__Extract__
===

Marisa Sartika Maladewi, (born June 28, 1993, in Yogyakarta) is an Indonesian super model, who was crowned Puteri Indonesia Lingkungan 2013, She represented Indonesia at the Miss International 2013 beauty pageant and ended-up won "Miss Beauty With Voice" and "Best National Costume" awards.

Personal life
Marisa was born in Yogyakarta – Indonesia. In 2005, Marisa and her family moved and have resided in Palembang, South Sumatra. She holds a bachelor degree in Science in Agriculture from Sriwijaya University in Palembang - South Sumatra. She began her career when she was competing at Puteri Indonesia 2013 and she won the title of Puteri Indonesia Lingkungan 2013.

===

__The input__
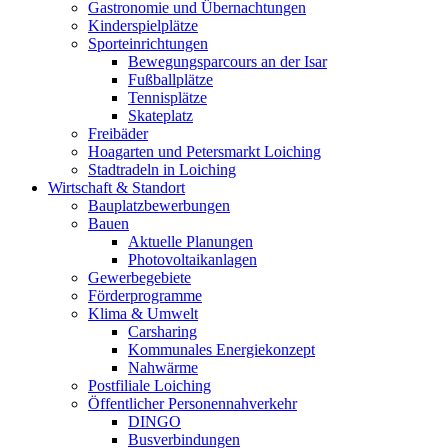
Gastronomie und Übernachtungen
Kinderspielplätze
Sporteinrichtungen
Bewegungsparcours an der Isar
Fußballplätze
Tennisplätze
Skateplatz
Freibäder
Hoagarten und Petersmarkt Loiching
Stadtradeln in Loiching
Wirtschaft & Standort
Bauplatzbewerbungen
Bauen
Aktuelle Planungen
Photovoltaikanlagen
Gewerbegebiete
Förderprogramme
Klima & Umwelt
Carsharing
Kommunales Energiekonzept
Nahwärme
Postfiliale Loiching
Öffentlicher Personennahverkehr
DINGO
Busverbindungen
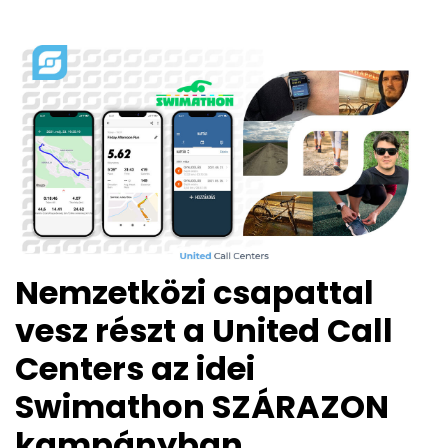
Nemzetközi csapattal
vesz részt a United Call
Centers az idei
Swimathon SZÁRAZON
kampányban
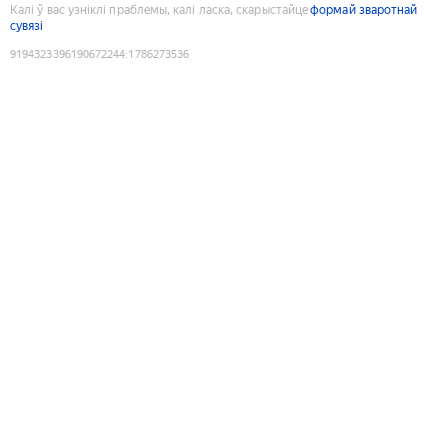
Калі ў вас узніклі праблемы, калі ласка, скарыстайце
формай зваротнай
сувязі
9194323396190672244
:
1786273536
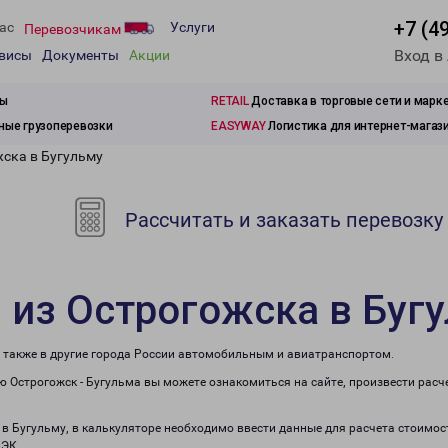
+7 (4
ас
Услуги
Перевозчикам
Вход в
рвисы
Документы
Акции
зы
RETAIL
Доставка в торговые сети и марк
ые грузоперевозки
EASYWAY
Логистика для интернет-магаз
жска в Бугульму
Рассчитать и заказать перевозку
 из Острогожска в Буг
а также в другие города России автомобильным и авиатранспортом.
 Острогожск - Бугульма вы можете ознакомиться на сайте, произвести рас
 в Бугульму, в калькуляторе необходимо ввести данные для расчета стоимос
ПЭК.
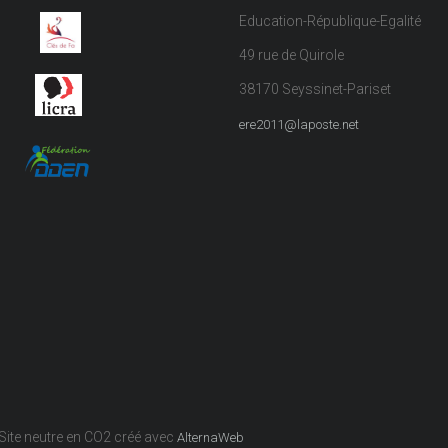
Education-République-Egalité
49 rue de Quirole
38170 Seyssinet-Pariset
ere2011@laposte.net
ite neutre en CO2 créé avec
AlternaWeb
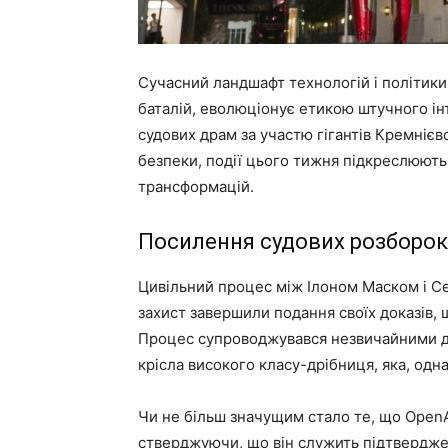
Сучасний ландшафт технологій і політик
баталій, еволюціонує етикою штучного ін
судових драм за участю гігантів Кремнієво
безпеки, події цього тижня підкреслюють
трансформацій.
Посилення судових розборок
Цивільний процес між Ілоном Маском і Се
захист завершили подання своїх доказів, 
Процес супроводжувався незвичайними д
крісла високого класу-дрібниця, яка, одна
Чи не більш значущим стало те, що OpenAI
стверджуючи, що він служить підтвердже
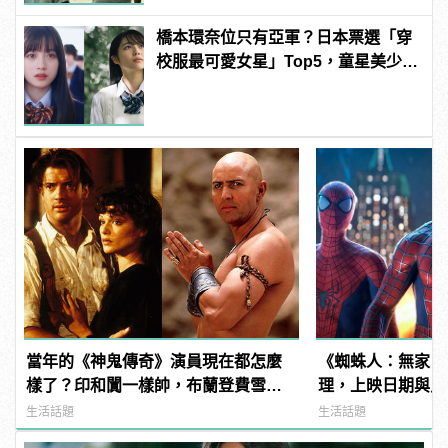
橋本環奈位只有亞軍？日本票選「穿
校服最可愛女星」Top5，童星美少女
奪冠！
當年的《神鬼傳奇》演員現在都怎麼
《蜘蛛人：無家日
樣了？印和闐一樣帥，布蘭登費雪大
理，上映日期與片
發福！
姆霍蘭德去向......
生活話題
生活話題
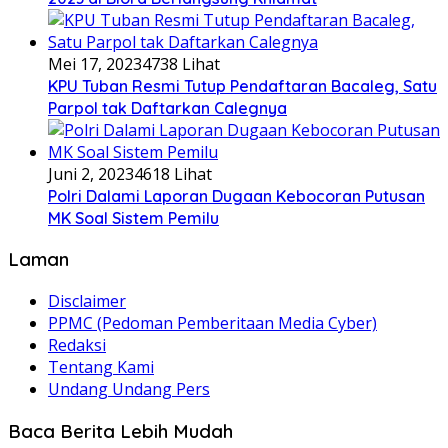
Mei 17, 2023
4738 Lihat
KPU Tuban Resmi Tutup Pendaftaran Bacaleg, Satu
Parpol tak Daftarkan Calegnya
Juni 2, 2023
4618 Lihat
Polri Dalami Laporan Dugaan Kebocoran Putusan
MK Soal Sistem Pemilu
Laman
Disclaimer
PPMC (Pedoman Pemberitaan Media Cyber)
Redaksi
Tentang Kami
Undang Undang Pers
Baca Berita Lebih Mudah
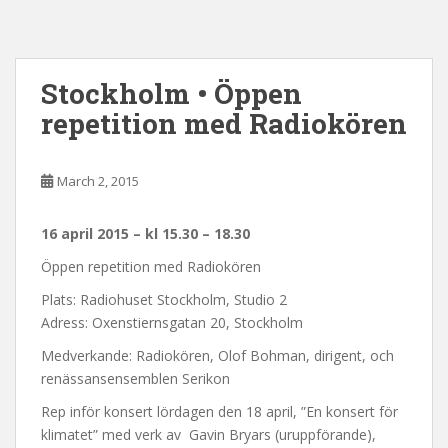
Stockholm • Öppen
repetition med Radiokören
March 2, 2015
16 april 2015 – kl 15.30 – 18.30
Öppen repetition med Radiokören
Plats: Radiohuset Stockholm, Studio 2
Adress: Oxenstiernsgatan 20, Stockholm
Medverkande: Radiokören, Olof Bohman, dirigent, och
renässansensemblen Serikon
Rep inför konsert lördagen den 18 april, ”En konsert för
klimatet” med verk av Gavin Bryars (uruppförande),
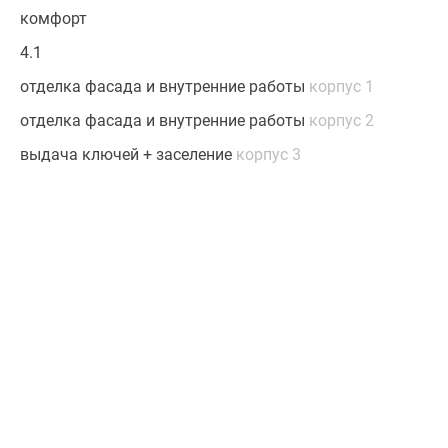
комфорт
4.1
отделка фасада и внутренние работы
корпус 1
отделка фасада и внутренние работы
корпус 2
выдача ключей + заселение
корпус 3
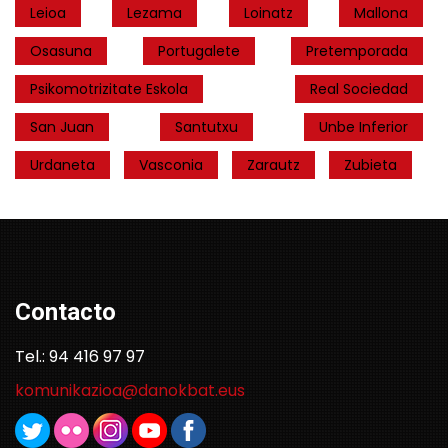
Leioa
Lezama
Loinatz
Mallona
Osasuna
Portugalete
Pretemporada
Psikomotrizitate Eskola
Real Sociedad
San Juan
Santutxu
Unbe Inferior
Urdaneta
Vasconia
Zarautz
Zubieta
Contacto
Tel.: 94 416 97 97
komunikazioa@danokbat.eus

===

__To-do item A__
List every line in the records that contains the word "repetition".
__To-do item B__
Pick up the biography of Marisa Sartika Maladewi from its last sentence and keep writing.

__Result A__
repetition med Radiokören
Öppen repetition med Radiokören

__Result B__
Pageantry

Puteri Indonesia 2013
At 20 years old, Marisa competed in Puteri Indonesia beauty pageant, as the representative of South Sumatra province. Competing against 39 delegates across Indonesia. At the end of the competition, She won the title of Puteri Indonesia Lingkungan 2013, at the grand finale held in Jakarta Convention Center, Jakarta, Indonesia on February 1, by the outgoing titleholder of Puteri Indonesia Lingkungan 2011, Liza Elly Purnamasari of East Java.

Miss International 2013
As Puteri Indonesia Lingkungan, Marisa represented Indonesia at the 53rd edition of Miss International 2013 pageant in held in Tokyo Dome City Hall, Bunkyo, Tokyo, Japan. The finale was held on December 17, 2013, where she won "Miss Beauty With Voice" and "Best National Costume" awards.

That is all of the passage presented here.